# [Task details]
In the copy of the lines below, leave out pictures and print everything else exactly.

------ Exercise data ------

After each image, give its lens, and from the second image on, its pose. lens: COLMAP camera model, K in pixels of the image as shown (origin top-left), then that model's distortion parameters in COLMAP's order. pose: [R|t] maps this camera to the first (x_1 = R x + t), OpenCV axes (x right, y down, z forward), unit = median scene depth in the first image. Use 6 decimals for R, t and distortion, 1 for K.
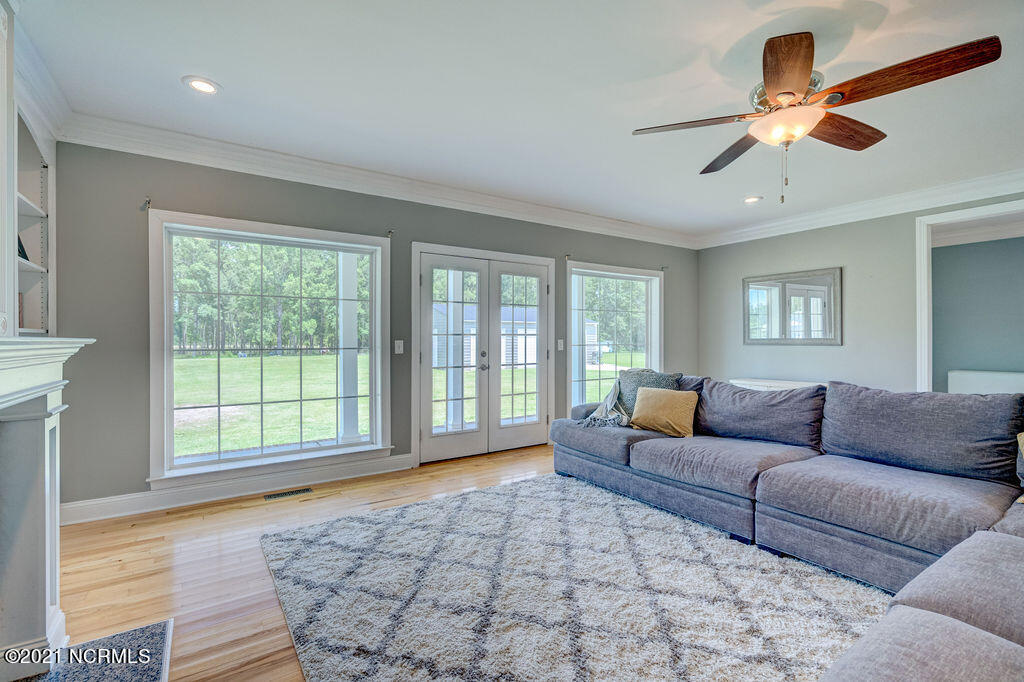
lens RADIAL K [[465.2, 0, 507.9], [0, 465.2, 338.2], [0, 0, 1]] dist [-0.010830, -0.000870]
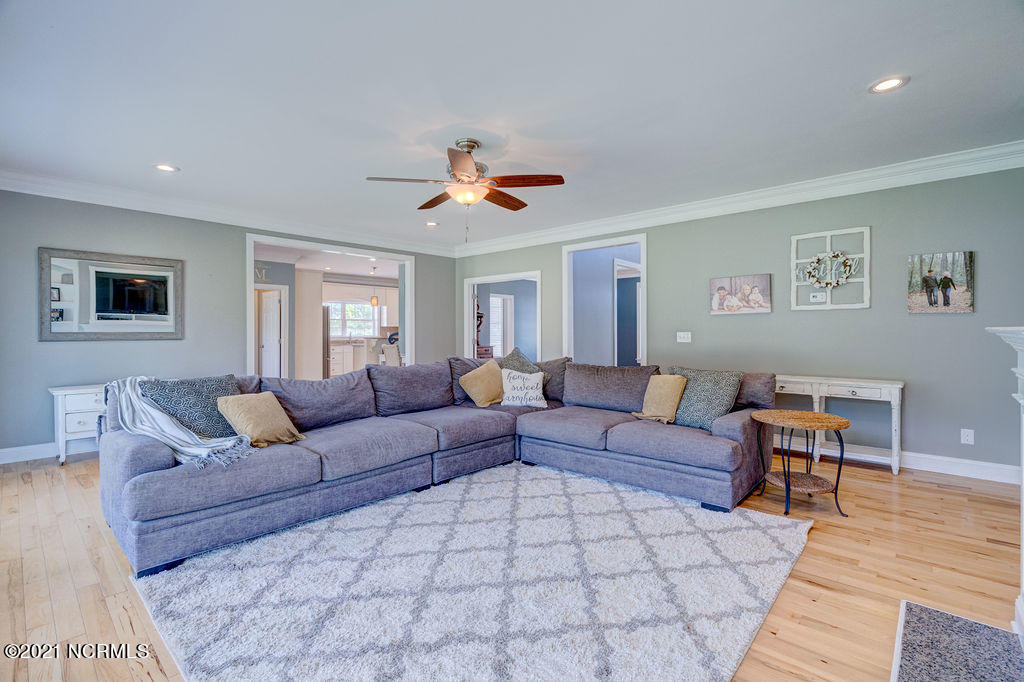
lens RADIAL K [[465.2, 0, 509.6], [0, 465.2, 334.8], [0, 0, 1]] dist [-0.010830, -0.000870]
pose [[-0.239696, -0.006142, 0.970828, -0.743453], [0.001355, 0.999977, 0.006661, -0.000713], [-0.970847, 0.002912, -0.239683, 0.991549]]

------

# [Exercise output]
After each image, give its lens, and from the second image on, its pose. lens: COLMAP camera model, K in pixels of the image as shown (origin top-left), then that model's distortion parameters in COLMAP's order. pose: [R|t] maps this camera to the first (x_1 = R x + t), OpenCV axes (x right, y down, z forward), unit = median scene depth in the first image. Use 6 decimals for R, t and distortion, 1 for K.
lens RADIAL K [[465.2, 0, 507.9], [0, 465.2, 338.2], [0, 0, 1]] dist [-0.010830, -0.000870]
lens RADIAL K [[465.2, 0, 509.6], [0, 465.2, 334.8], [0, 0, 1]] dist [-0.010830, -0.000870]
pose [[-0.239696, -0.006142, 0.970828, -0.743453], [0.001355, 0.999977, 0.006661, -0.000713], [-0.970847, 0.002912, -0.239683, 0.991549]]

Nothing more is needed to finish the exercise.